Data for analysis: Begin

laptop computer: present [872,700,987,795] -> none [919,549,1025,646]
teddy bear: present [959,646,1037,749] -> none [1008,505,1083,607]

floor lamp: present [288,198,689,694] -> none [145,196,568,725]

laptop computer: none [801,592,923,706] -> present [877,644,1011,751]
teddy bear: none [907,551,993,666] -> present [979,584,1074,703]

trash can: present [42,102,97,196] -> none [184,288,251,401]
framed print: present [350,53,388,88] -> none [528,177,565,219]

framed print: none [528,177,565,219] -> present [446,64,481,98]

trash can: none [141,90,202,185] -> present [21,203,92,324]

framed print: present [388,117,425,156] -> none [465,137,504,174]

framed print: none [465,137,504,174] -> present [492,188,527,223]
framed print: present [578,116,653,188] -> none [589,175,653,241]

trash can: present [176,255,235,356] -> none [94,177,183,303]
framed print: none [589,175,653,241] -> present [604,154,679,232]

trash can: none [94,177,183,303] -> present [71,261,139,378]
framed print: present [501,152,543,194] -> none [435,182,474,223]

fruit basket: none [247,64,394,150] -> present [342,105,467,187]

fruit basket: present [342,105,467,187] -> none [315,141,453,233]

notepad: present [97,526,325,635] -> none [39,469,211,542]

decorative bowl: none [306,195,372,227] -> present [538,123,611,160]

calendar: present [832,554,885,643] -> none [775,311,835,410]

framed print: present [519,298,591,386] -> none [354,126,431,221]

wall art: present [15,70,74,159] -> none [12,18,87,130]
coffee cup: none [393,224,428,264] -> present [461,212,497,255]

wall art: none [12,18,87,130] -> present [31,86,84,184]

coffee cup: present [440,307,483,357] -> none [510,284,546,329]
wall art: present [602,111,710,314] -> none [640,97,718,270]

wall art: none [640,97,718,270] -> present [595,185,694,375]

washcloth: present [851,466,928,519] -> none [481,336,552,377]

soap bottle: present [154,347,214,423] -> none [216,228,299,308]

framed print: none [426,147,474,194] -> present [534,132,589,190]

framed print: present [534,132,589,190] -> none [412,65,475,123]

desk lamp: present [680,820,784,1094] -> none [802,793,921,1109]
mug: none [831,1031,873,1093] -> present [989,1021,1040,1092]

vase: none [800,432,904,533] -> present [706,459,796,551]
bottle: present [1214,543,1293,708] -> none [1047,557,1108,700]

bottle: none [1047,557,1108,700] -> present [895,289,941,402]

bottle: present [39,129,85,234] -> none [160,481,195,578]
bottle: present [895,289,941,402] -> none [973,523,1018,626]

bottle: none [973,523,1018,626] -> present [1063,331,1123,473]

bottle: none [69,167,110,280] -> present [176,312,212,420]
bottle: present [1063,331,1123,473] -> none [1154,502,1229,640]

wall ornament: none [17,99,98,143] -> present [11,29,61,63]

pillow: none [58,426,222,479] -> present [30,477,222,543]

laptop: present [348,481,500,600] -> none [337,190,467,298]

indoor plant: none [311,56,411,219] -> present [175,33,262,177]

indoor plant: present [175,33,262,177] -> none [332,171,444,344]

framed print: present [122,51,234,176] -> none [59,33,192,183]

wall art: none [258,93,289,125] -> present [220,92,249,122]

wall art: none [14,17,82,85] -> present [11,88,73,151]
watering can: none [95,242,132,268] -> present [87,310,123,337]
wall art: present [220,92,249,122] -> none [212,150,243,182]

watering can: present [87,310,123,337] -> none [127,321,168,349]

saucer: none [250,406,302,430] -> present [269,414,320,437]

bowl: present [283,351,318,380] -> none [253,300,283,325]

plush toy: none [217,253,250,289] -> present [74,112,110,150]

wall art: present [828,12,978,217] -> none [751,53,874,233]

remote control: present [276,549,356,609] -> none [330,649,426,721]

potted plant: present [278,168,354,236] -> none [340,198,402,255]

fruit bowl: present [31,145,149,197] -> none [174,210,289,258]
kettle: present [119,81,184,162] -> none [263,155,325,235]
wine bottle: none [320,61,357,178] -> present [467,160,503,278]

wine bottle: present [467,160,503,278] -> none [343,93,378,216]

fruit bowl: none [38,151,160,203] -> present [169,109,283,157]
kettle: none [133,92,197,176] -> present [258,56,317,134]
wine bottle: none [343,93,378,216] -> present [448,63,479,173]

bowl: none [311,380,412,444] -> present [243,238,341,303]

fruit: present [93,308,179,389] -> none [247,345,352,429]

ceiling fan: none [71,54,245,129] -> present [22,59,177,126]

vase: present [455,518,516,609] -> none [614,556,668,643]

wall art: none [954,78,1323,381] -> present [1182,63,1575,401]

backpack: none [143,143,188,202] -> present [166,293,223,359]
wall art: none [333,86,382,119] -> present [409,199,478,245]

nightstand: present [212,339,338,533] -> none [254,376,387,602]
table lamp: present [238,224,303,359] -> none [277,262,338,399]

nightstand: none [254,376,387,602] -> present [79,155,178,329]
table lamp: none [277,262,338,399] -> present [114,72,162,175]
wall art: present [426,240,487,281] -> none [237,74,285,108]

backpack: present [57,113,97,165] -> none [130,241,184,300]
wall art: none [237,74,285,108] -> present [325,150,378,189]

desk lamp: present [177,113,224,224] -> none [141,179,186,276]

Data for analysis: End

» What this task involves
Each of the entries must be set down exactly, none omitted.

» Solution to this problem
laptop computer: present [872,700,987,795] -> none [919,549,1025,646]
teddy bear: present [959,646,1037,749] -> none [1008,505,1083,607]

floor lamp: present [288,198,689,694] -> none [145,196,568,725]

laptop computer: none [801,592,923,706] -> present [877,644,1011,751]
teddy bear: none [907,551,993,666] -> present [979,584,1074,703]

trash can: present [42,102,97,196] -> none [184,288,251,401]
framed print: present [350,53,388,88] -> none [528,177,565,219]

framed print: none [528,177,565,219] -> present [446,64,481,98]

trash can: none [141,90,202,185] -> present [21,203,92,324]

framed print: present [388,117,425,156] -> none [465,137,504,174]

framed print: none [465,137,504,174] -> present [492,188,527,223]
framed print: present [578,116,653,188] -> none [589,175,653,241]

trash can: present [176,255,235,356] -> none [94,177,183,303]
framed print: none [589,175,653,241] -> present [604,154,679,232]

trash can: none [94,177,183,303] -> present [71,261,139,378]
framed print: present [501,152,543,194] -> none [435,182,474,223]

fruit basket: none [247,64,394,150] -> present [342,105,467,187]

fruit basket: present [342,105,467,187] -> none [315,141,453,233]

notepad: present [97,526,325,635] -> none [39,469,211,542]

decorative bowl: none [306,195,372,227] -> present [538,123,611,160]

calendar: present [832,554,885,643] -> none [775,311,835,410]

framed print: present [519,298,591,386] -> none [354,126,431,221]

wall art: present [15,70,74,159] -> none [12,18,87,130]
coffee cup: none [393,224,428,264] -> present [461,212,497,255]

wall art: none [12,18,87,130] -> present [31,86,84,184]

coffee cup: present [440,307,483,357] -> none [510,284,546,329]
wall art: present [602,111,710,314] -> none [640,97,718,270]

wall art: none [640,97,718,270] -> present [595,185,694,375]

washcloth: present [851,466,928,519] -> none [481,336,552,377]

soap bottle: present [154,347,214,423] -> none [216,228,299,308]

framed print: none [426,147,474,194] -> present [534,132,589,190]

framed print: present [534,132,589,190] -> none [412,65,475,123]

desk lamp: present [680,820,784,1094] -> none [802,793,921,1109]
mug: none [831,1031,873,1093] -> present [989,1021,1040,1092]

vase: none [800,432,904,533] -> present [706,459,796,551]
bottle: present [1214,543,1293,708] -> none [1047,557,1108,700]

bottle: none [1047,557,1108,700] -> present [895,289,941,402]

bottle: present [39,129,85,234] -> none [160,481,195,578]
bottle: present [895,289,941,402] -> none [973,523,1018,626]

bottle: none [973,523,1018,626] -> present [1063,331,1123,473]

bottle: none [69,167,110,280] -> present [176,312,212,420]
bottle: present [1063,331,1123,473] -> none [1154,502,1229,640]

wall ornament: none [17,99,98,143] -> present [11,29,61,63]

pillow: none [58,426,222,479] -> present [30,477,222,543]

laptop: present [348,481,500,600] -> none [337,190,467,298]

indoor plant: none [311,56,411,219] -> present [175,33,262,177]

indoor plant: present [175,33,262,177] -> none [332,171,444,344]

framed print: present [122,51,234,176] -> none [59,33,192,183]

wall art: none [258,93,289,125] -> present [220,92,249,122]

wall art: none [14,17,82,85] -> present [11,88,73,151]
watering can: none [95,242,132,268] -> present [87,310,123,337]
wall art: present [220,92,249,122] -> none [212,150,243,182]

watering can: present [87,310,123,337] -> none [127,321,168,349]

saucer: none [250,406,302,430] -> present [269,414,320,437]

bowl: present [283,351,318,380] -> none [253,300,283,325]

plush toy: none [217,253,250,289] -> present [74,112,110,150]

wall art: present [828,12,978,217] -> none [751,53,874,233]

remote control: present [276,549,356,609] -> none [330,649,426,721]

potted plant: present [278,168,354,236] -> none [340,198,402,255]

fruit bowl: present [31,145,149,197] -> none [174,210,289,258]
kettle: present [119,81,184,162] -> none [263,155,325,235]
wine bottle: none [320,61,357,178] -> present [467,160,503,278]

wine bottle: present [467,160,503,278] -> none [343,93,378,216]

fruit bowl: none [38,151,160,203] -> present [169,109,283,157]
kettle: none [133,92,197,176] -> present [258,56,317,134]
wine bottle: none [343,93,378,216] -> present [448,63,479,173]

bowl: none [311,380,412,444] -> present [243,238,341,303]

fruit: present [93,308,179,389] -> none [247,345,352,429]

ceiling fan: none [71,54,245,129] -> present [22,59,177,126]

vase: present [455,518,516,609] -> none [614,556,668,643]

wall art: none [954,78,1323,381] -> present [1182,63,1575,401]

backpack: none [143,143,188,202] -> present [166,293,223,359]
wall art: none [333,86,382,119] -> present [409,199,478,245]

nightstand: present [212,339,338,533] -> none [254,376,387,602]
table lamp: present [238,224,303,359] -> none [277,262,338,399]

nightstand: none [254,376,387,602] -> present [79,155,178,329]
table lamp: none [277,262,338,399] -> present [114,72,162,175]
wall art: present [426,240,487,281] -> none [237,74,285,108]

backpack: present [57,113,97,165] -> none [130,241,184,300]
wall art: none [237,74,285,108] -> present [325,150,378,189]

desk lamp: present [177,113,224,224] -> none [141,179,186,276]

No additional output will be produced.